**THE PROBLEM:** Find every line in the rows that contains the string "undisplayed", treating case as significant, and copy each of those lines.

**Collected data:**
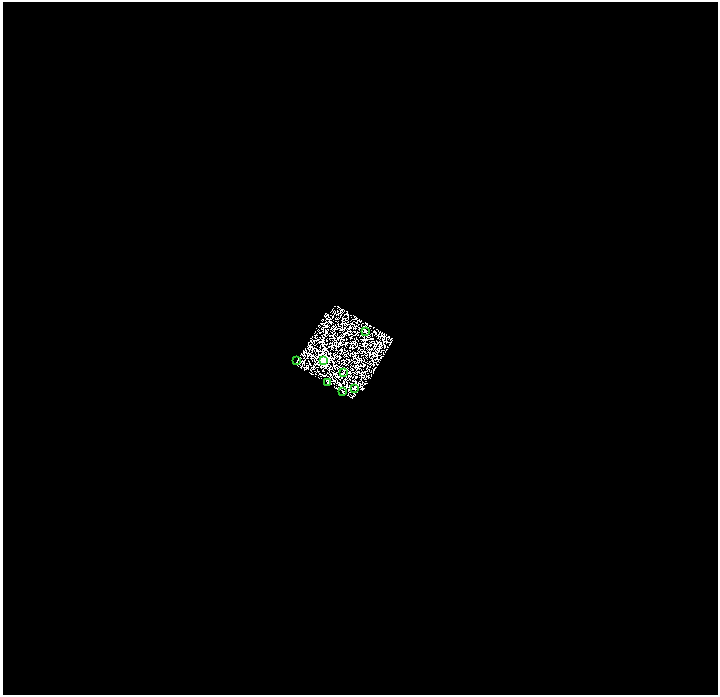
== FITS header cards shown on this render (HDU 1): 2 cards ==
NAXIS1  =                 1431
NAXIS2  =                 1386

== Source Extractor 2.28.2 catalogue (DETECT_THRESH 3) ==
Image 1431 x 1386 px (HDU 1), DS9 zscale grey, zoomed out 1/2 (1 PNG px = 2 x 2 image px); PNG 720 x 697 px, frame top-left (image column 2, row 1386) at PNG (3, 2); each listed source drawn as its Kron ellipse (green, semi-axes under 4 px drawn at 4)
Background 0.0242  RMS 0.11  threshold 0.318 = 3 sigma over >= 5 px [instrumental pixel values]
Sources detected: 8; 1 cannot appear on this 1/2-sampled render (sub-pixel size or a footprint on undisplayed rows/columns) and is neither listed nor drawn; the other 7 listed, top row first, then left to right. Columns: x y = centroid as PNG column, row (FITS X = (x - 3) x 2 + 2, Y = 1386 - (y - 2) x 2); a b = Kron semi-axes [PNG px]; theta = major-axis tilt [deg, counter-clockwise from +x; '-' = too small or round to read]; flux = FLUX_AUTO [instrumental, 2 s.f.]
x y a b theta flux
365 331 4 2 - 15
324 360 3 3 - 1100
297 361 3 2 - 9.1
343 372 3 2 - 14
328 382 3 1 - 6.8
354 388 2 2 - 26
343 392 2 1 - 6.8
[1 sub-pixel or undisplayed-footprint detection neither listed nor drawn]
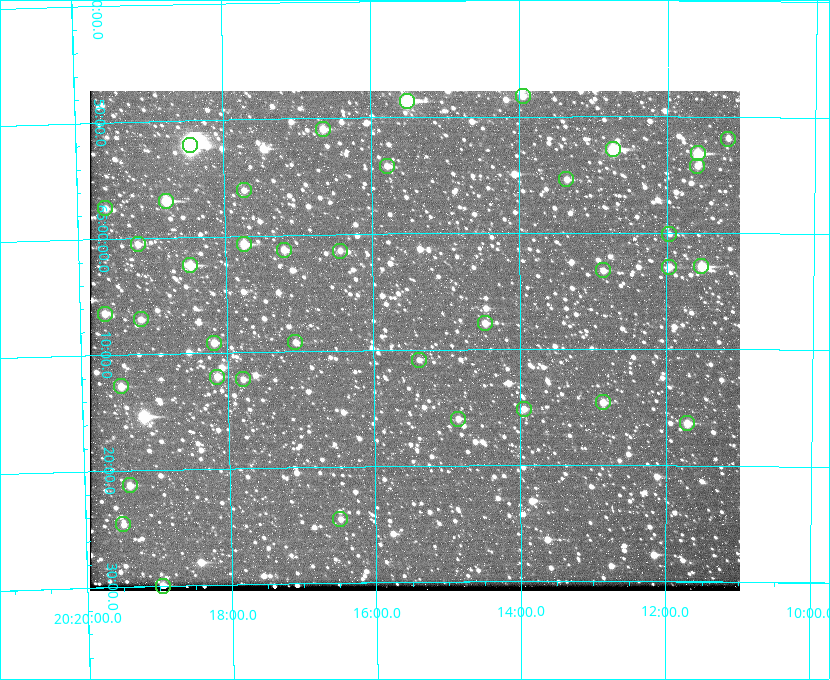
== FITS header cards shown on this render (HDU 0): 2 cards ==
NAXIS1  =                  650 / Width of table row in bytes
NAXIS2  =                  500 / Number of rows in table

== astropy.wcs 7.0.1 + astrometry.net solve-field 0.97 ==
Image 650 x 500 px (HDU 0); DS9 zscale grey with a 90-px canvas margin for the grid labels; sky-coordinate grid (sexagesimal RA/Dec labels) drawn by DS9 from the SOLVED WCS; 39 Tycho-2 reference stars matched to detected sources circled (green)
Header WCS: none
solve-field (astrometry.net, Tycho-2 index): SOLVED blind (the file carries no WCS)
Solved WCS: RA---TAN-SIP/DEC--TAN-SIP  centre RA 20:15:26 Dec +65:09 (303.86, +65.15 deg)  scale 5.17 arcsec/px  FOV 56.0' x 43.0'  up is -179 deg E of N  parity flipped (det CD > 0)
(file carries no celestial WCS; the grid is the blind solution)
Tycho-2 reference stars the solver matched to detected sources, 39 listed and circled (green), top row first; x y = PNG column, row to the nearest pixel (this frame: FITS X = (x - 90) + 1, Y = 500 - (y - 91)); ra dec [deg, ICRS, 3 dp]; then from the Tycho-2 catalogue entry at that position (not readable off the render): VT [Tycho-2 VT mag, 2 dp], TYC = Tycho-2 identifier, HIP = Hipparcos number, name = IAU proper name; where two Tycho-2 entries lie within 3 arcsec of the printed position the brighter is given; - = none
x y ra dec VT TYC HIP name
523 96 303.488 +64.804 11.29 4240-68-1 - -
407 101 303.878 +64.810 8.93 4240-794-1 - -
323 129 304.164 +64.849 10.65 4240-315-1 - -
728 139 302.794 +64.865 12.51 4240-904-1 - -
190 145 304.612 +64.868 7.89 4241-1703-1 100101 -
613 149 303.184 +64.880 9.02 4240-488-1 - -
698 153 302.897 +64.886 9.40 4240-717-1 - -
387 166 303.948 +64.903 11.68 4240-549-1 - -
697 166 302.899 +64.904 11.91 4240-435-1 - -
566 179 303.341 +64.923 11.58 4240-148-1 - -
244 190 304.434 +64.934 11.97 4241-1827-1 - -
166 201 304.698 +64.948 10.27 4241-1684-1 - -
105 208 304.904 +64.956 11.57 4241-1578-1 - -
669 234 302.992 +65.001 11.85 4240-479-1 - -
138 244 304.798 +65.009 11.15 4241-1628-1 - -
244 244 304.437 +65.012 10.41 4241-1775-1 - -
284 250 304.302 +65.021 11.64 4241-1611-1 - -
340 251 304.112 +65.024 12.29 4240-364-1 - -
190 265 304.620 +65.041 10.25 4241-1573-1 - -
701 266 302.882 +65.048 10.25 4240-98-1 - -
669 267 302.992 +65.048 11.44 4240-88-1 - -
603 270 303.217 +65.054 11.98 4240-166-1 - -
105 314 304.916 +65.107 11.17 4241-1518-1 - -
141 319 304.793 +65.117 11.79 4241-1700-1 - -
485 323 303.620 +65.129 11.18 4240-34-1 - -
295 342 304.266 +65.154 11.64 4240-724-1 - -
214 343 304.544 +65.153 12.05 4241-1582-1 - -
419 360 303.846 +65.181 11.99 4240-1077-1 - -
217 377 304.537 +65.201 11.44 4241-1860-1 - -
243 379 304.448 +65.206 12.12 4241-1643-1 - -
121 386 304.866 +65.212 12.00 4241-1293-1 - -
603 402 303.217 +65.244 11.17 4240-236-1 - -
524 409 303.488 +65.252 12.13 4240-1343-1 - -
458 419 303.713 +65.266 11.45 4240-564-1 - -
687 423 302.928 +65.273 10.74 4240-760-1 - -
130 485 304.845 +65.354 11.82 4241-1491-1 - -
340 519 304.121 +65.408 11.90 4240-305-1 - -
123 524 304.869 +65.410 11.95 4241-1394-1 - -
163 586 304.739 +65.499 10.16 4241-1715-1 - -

**EXERCISE ANSWER:**
Sources detected: 8; 1 cannot appear on this 1/2-sampled render (sub-pixel size or a footprint on undisplayed rows/columns) and is neither listed nor drawn; the other 7 listed, top row first, then left to right. Columns: x y = centroid as PNG column, row (FITS X = (x - 3) x 2 + 2, Y = 1386 - (y - 2) x 2); a b = Kron semi-axes [PNG px]; theta = major-axis tilt [deg, counter-clockwise from +x; '-' = too small or round to read]; flux = FLUX_AUTO [instrumental, 2 s.f.]
[1 sub-pixel or undisplayed-footprint detection neither listed nor drawn]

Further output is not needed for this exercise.